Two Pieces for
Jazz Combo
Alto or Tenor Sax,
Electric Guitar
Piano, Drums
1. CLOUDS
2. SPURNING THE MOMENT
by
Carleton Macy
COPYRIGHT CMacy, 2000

==

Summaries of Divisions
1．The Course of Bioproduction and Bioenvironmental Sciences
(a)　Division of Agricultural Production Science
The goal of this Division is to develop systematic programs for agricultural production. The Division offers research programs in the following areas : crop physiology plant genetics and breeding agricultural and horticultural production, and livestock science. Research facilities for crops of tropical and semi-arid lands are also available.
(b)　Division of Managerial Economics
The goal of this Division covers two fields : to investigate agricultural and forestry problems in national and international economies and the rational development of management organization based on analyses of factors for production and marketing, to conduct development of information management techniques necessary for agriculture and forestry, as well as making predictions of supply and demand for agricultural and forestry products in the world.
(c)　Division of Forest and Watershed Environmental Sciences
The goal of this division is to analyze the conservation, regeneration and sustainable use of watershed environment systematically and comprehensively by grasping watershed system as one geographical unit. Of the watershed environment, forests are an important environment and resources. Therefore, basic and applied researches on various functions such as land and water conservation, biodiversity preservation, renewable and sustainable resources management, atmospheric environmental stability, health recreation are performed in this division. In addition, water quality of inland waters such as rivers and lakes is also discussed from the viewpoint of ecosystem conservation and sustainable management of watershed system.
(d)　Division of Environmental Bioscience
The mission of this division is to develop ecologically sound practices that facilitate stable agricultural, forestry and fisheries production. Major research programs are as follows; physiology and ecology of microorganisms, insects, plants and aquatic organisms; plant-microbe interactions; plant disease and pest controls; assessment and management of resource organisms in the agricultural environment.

---

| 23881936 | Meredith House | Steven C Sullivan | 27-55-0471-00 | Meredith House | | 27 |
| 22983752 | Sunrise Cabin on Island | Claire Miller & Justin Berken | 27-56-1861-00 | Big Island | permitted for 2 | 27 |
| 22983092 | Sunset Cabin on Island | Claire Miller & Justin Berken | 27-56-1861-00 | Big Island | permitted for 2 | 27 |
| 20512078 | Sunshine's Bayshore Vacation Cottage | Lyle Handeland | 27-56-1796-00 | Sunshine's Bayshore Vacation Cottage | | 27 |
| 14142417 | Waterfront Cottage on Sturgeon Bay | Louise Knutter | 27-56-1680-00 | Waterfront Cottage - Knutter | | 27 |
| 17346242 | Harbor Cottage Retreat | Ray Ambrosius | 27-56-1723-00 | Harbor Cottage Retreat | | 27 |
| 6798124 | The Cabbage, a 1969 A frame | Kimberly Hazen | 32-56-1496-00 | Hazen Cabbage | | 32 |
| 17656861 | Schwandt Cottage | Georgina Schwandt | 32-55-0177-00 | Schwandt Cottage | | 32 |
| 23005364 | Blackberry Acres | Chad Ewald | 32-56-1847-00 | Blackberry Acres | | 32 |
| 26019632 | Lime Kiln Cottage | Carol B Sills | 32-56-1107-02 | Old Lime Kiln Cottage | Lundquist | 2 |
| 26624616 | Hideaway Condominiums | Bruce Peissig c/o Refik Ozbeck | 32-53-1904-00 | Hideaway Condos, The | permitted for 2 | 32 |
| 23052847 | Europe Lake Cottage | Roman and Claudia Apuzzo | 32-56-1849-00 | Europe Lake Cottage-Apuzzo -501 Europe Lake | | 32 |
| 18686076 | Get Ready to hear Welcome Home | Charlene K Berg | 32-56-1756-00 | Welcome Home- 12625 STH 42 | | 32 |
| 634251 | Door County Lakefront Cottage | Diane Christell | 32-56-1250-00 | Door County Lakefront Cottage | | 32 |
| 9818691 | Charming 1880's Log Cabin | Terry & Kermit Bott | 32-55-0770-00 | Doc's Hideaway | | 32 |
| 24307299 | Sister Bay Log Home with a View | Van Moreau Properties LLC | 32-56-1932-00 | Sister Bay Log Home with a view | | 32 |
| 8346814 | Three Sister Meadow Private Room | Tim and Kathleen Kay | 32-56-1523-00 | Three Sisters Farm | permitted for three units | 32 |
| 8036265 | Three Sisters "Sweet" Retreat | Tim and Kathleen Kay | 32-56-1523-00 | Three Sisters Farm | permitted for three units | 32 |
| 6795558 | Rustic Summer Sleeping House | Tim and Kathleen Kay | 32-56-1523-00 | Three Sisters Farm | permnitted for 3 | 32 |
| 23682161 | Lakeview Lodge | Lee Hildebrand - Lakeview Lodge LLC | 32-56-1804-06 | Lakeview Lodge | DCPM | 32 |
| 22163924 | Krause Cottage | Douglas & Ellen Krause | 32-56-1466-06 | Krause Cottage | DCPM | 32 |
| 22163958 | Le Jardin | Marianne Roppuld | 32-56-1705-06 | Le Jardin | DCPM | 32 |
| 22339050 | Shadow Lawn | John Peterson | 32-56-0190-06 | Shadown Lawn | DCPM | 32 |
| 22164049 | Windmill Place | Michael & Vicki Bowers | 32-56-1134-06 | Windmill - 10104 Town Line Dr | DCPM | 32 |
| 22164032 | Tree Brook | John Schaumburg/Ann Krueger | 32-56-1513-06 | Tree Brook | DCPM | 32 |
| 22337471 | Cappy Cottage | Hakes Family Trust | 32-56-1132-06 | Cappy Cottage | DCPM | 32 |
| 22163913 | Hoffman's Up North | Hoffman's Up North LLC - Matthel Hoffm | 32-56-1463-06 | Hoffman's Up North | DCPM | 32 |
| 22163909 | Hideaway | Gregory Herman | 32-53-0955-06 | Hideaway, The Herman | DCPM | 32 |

TASK TO COMPLETE:
In the entries above, please find the line with "Two Pieces for" and the line with "COPYRIGHT CMacy, 2000", then write out exactly those two lines and every line between them, and nothing more.

WRITTEN ANSWER:
Two Pieces for
Jazz Combo
Alto or Tenor Sax,
Electric Guitar
Piano, Drums
1. CLOUDS
2. SPURNING THE MOMENT
by
Carleton Macy
COPYRIGHT CMacy, 2000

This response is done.